• **HOW TO COMPLETE THIS TASK**: Render each line of the records below as a JSON list of strings, one string per line, with blank lines omitted. Leave out the pictures.

• **DATA SUPPLIED**:
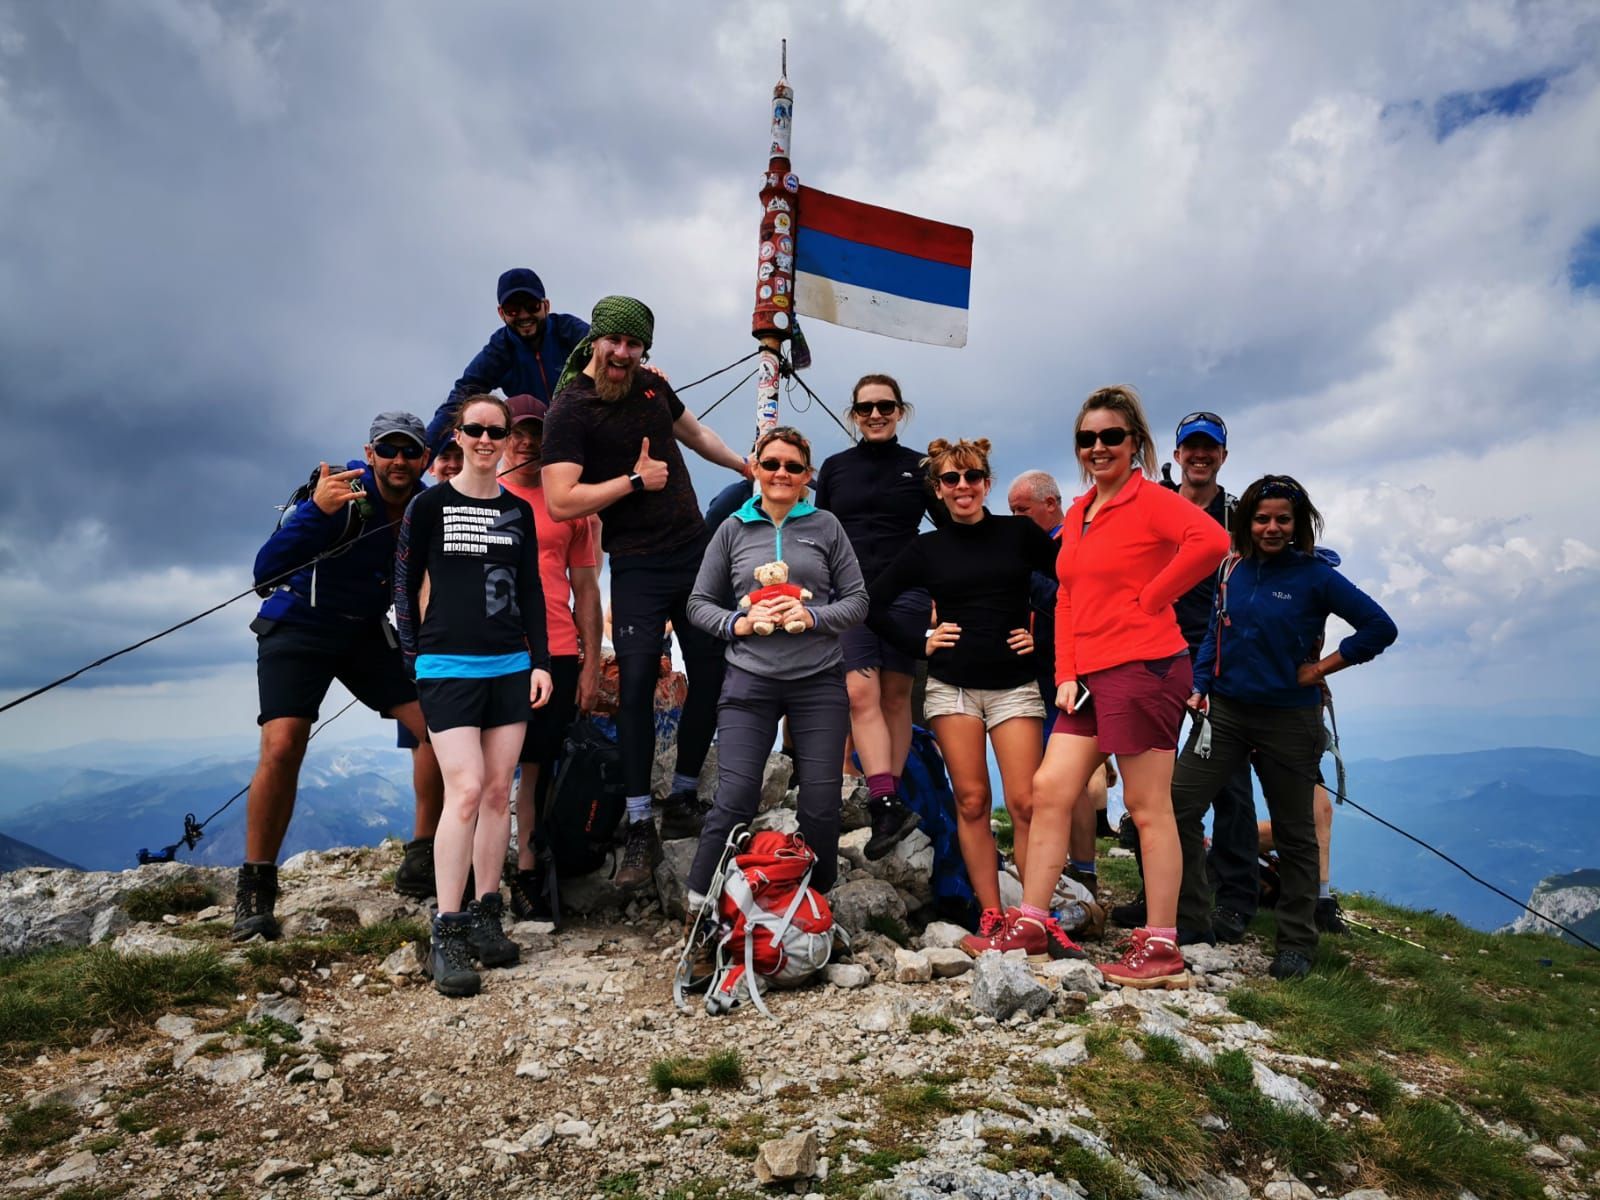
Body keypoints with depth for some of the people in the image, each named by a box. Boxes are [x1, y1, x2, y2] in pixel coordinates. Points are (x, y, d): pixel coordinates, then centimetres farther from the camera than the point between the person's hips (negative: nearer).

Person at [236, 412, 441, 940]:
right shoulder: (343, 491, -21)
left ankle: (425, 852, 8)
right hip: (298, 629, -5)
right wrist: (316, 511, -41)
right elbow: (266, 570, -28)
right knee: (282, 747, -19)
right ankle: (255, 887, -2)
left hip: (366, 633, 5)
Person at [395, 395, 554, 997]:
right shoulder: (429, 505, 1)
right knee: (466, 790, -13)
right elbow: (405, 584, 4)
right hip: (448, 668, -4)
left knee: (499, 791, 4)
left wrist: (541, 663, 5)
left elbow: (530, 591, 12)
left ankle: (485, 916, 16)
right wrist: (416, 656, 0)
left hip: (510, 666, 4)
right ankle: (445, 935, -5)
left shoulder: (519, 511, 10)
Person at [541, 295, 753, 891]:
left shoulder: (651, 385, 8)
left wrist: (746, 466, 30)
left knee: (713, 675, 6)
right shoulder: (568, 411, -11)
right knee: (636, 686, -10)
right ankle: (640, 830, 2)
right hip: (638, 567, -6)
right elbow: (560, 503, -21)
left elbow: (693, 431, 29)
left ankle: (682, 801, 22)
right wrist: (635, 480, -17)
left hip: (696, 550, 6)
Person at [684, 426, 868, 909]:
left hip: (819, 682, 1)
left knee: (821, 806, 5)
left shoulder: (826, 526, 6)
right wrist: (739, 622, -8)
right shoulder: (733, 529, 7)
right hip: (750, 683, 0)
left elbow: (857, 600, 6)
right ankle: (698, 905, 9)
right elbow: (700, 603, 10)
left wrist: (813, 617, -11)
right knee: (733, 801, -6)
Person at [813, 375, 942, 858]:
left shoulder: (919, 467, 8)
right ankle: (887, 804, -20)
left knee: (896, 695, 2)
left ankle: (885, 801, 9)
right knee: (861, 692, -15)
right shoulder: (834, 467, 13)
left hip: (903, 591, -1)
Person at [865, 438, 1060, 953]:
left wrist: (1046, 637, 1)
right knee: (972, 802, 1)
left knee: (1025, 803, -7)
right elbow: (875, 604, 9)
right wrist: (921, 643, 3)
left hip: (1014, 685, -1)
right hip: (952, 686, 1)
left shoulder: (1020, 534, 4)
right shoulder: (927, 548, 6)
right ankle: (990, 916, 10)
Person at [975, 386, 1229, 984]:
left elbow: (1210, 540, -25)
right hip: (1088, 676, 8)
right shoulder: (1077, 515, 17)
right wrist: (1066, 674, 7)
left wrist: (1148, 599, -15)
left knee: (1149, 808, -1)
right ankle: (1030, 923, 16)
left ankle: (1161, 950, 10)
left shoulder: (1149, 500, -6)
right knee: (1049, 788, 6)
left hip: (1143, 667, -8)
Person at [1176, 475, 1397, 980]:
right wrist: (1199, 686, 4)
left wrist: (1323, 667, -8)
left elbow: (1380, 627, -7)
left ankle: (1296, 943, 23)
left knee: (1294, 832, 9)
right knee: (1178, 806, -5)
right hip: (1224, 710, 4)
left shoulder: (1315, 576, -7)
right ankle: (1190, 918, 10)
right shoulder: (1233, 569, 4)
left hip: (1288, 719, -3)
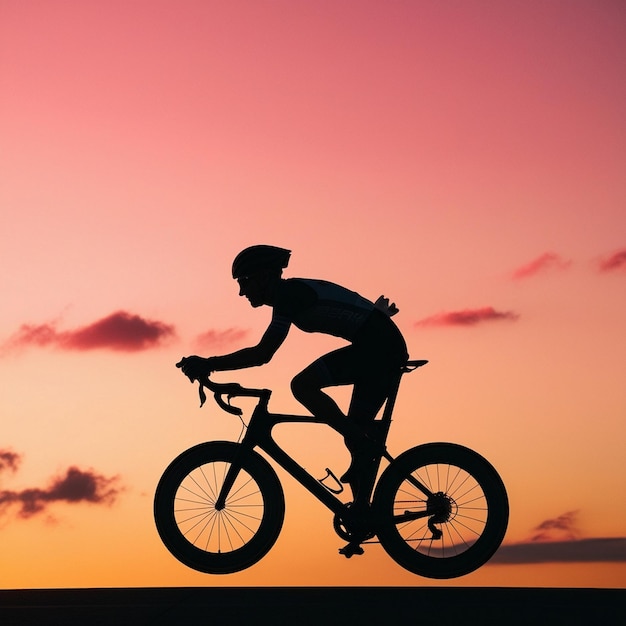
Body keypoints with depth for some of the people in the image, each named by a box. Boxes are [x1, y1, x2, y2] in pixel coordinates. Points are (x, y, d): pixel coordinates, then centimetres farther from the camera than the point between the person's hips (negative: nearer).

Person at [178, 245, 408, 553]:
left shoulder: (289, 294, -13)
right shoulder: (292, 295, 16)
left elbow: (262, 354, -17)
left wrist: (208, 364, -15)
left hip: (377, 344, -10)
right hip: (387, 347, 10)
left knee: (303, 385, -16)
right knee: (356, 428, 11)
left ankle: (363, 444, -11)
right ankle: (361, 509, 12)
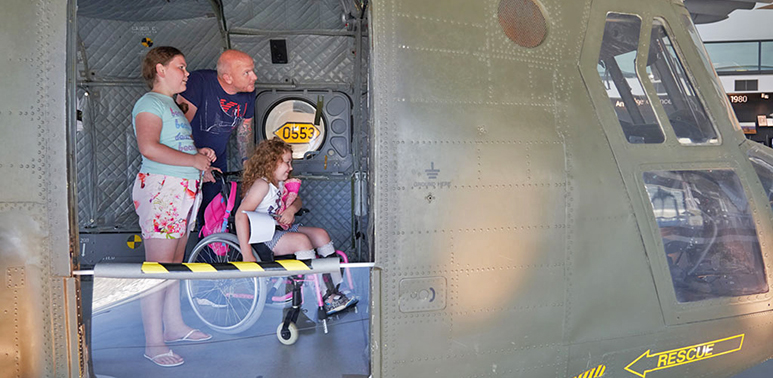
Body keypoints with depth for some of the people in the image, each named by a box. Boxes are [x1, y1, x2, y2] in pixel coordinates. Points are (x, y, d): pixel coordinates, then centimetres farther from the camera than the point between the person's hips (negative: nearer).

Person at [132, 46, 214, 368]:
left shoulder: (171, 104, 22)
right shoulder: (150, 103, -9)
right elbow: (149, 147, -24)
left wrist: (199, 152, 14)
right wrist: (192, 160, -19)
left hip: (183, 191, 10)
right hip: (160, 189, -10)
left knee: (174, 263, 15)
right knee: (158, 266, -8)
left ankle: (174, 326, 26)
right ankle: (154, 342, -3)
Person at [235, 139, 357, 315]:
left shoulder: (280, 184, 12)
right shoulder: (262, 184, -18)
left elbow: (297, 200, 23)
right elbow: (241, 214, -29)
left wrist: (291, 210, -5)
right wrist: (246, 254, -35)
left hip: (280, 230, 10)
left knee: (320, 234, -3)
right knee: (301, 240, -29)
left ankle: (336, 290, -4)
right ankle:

• **ANSWER TO THIS TASK**:
[
  "Body keypoints with depth for some of the people in the image, each named by a box. Boxes are [x1, y1, x2, y2] in pixel coordinates. Points are (x, y, d): pixel coordinates, then centimetres farther from the camera than the point between the person's hips (negative: nearer).",
  "Person at [236, 412, 441, 940]:",
  "right shoulder: (343, 491, -21)",
  "left ankle: (425, 852, 8)",
  "right hip: (298, 629, -5)",
  "right wrist: (316, 511, -41)",
  "right elbow: (266, 570, -28)",
  "right knee: (282, 747, -19)",
  "right ankle: (255, 887, -2)",
  "left hip: (366, 633, 5)",
  "Person at [395, 395, 554, 997]:",
  "right shoulder: (429, 505, 1)",
  "right knee: (466, 790, -13)",
  "right elbow: (405, 584, 4)",
  "right hip: (448, 668, -4)",
  "left knee: (499, 791, 4)",
  "left wrist: (541, 663, 5)",
  "left elbow: (530, 591, 12)",
  "left ankle: (485, 916, 16)",
  "right wrist: (416, 656, 0)",
  "left hip: (510, 666, 4)",
  "right ankle: (445, 935, -5)",
  "left shoulder: (519, 511, 10)",
  "Person at [541, 295, 753, 891]:",
  "left shoulder: (651, 385, 8)",
  "left wrist: (746, 466, 30)",
  "left knee: (713, 675, 6)",
  "right shoulder: (568, 411, -11)",
  "right knee: (636, 686, -10)",
  "right ankle: (640, 830, 2)",
  "right hip: (638, 567, -6)",
  "right elbow: (560, 503, -21)",
  "left elbow: (693, 431, 29)",
  "left ankle: (682, 801, 22)",
  "right wrist: (635, 480, -17)",
  "left hip: (696, 550, 6)",
  "Person at [684, 426, 868, 909]:",
  "left hip: (819, 682, 1)",
  "left knee: (821, 806, 5)",
  "left shoulder: (826, 526, 6)",
  "right wrist: (739, 622, -8)",
  "right shoulder: (733, 529, 7)",
  "right hip: (750, 683, 0)",
  "left elbow: (857, 600, 6)",
  "right ankle: (698, 905, 9)",
  "right elbow: (700, 603, 10)",
  "left wrist: (813, 617, -11)",
  "right knee: (733, 801, -6)",
  "Person at [813, 375, 942, 858]:",
  "left shoulder: (919, 467, 8)",
  "right ankle: (887, 804, -20)",
  "left knee: (896, 695, 2)",
  "left ankle: (885, 801, 9)",
  "right knee: (861, 692, -15)",
  "right shoulder: (834, 467, 13)",
  "left hip: (903, 591, -1)",
  "Person at [865, 438, 1060, 953]:",
  "left wrist: (1046, 637, 1)",
  "right knee: (972, 802, 1)",
  "left knee: (1025, 803, -7)",
  "right elbow: (875, 604, 9)",
  "right wrist: (921, 643, 3)",
  "left hip: (1014, 685, -1)",
  "right hip: (952, 686, 1)",
  "left shoulder: (1020, 534, 4)",
  "right shoulder: (927, 548, 6)",
  "right ankle: (990, 916, 10)",
  "Person at [975, 386, 1229, 984]:",
  "left elbow: (1210, 540, -25)",
  "right hip: (1088, 676, 8)",
  "right shoulder: (1077, 515, 17)",
  "right wrist: (1066, 674, 7)",
  "left wrist: (1148, 599, -15)",
  "left knee: (1149, 808, -1)",
  "right ankle: (1030, 923, 16)",
  "left ankle: (1161, 950, 10)",
  "left shoulder: (1149, 500, -6)",
  "right knee: (1049, 788, 6)",
  "left hip: (1143, 667, -8)",
  "Person at [1176, 475, 1397, 980]:",
  "right wrist: (1199, 686, 4)",
  "left wrist: (1323, 667, -8)",
  "left elbow: (1380, 627, -7)",
  "left ankle: (1296, 943, 23)",
  "left knee: (1294, 832, 9)",
  "right knee: (1178, 806, -5)",
  "right hip: (1224, 710, 4)",
  "left shoulder: (1315, 576, -7)",
  "right ankle: (1190, 918, 10)",
  "right shoulder: (1233, 569, 4)",
  "left hip: (1288, 719, -3)",
  "Body keypoints with depth for some of the people in the image, each named by a box. Boxes are [x1, y1, x2, y2] in pixel coordinates. Points are (x, y, d): pixel coordinates, then centimetres farther from the camera than the point between the person's hips (negative: nearer).",
  "Person at [178, 245, 408, 553]:",
  "left shoulder: (289, 294, -13)",
  "right shoulder: (292, 295, 16)",
  "left elbow: (262, 354, -17)",
  "left wrist: (208, 364, -15)",
  "left hip: (377, 344, -10)",
  "right hip: (387, 347, 10)",
  "left knee: (303, 385, -16)",
  "right knee: (356, 428, 11)",
  "left ankle: (363, 444, -11)",
  "right ankle: (361, 509, 12)",
  "Body keypoints with depth for some of the people in the image, each named by a box. Boxes are [x1, y1, x2, y2] in pixel coordinates. Points are (x, y, d): pixel coordinates, then centimetres farther from the camera than the point between the person's hips (negative: nearer).",
  "Person at [132, 46, 214, 368]:",
  "left shoulder: (171, 104, 22)",
  "right shoulder: (150, 103, -9)",
  "right elbow: (149, 147, -24)",
  "left wrist: (199, 152, 14)",
  "right wrist: (192, 160, -19)",
  "left hip: (183, 191, 10)",
  "right hip: (160, 189, -10)",
  "left knee: (174, 263, 15)",
  "right knee: (158, 266, -8)",
  "left ankle: (174, 326, 26)",
  "right ankle: (154, 342, -3)",
  "Person at [235, 139, 357, 315]:",
  "left shoulder: (280, 184, 12)",
  "right shoulder: (262, 184, -18)",
  "left elbow: (297, 200, 23)",
  "right elbow: (241, 214, -29)",
  "left wrist: (291, 210, -5)",
  "right wrist: (246, 254, -35)",
  "left hip: (280, 230, 10)",
  "left knee: (320, 234, -3)",
  "right knee: (301, 240, -29)",
  "left ankle: (336, 290, -4)",
  "right ankle:"
]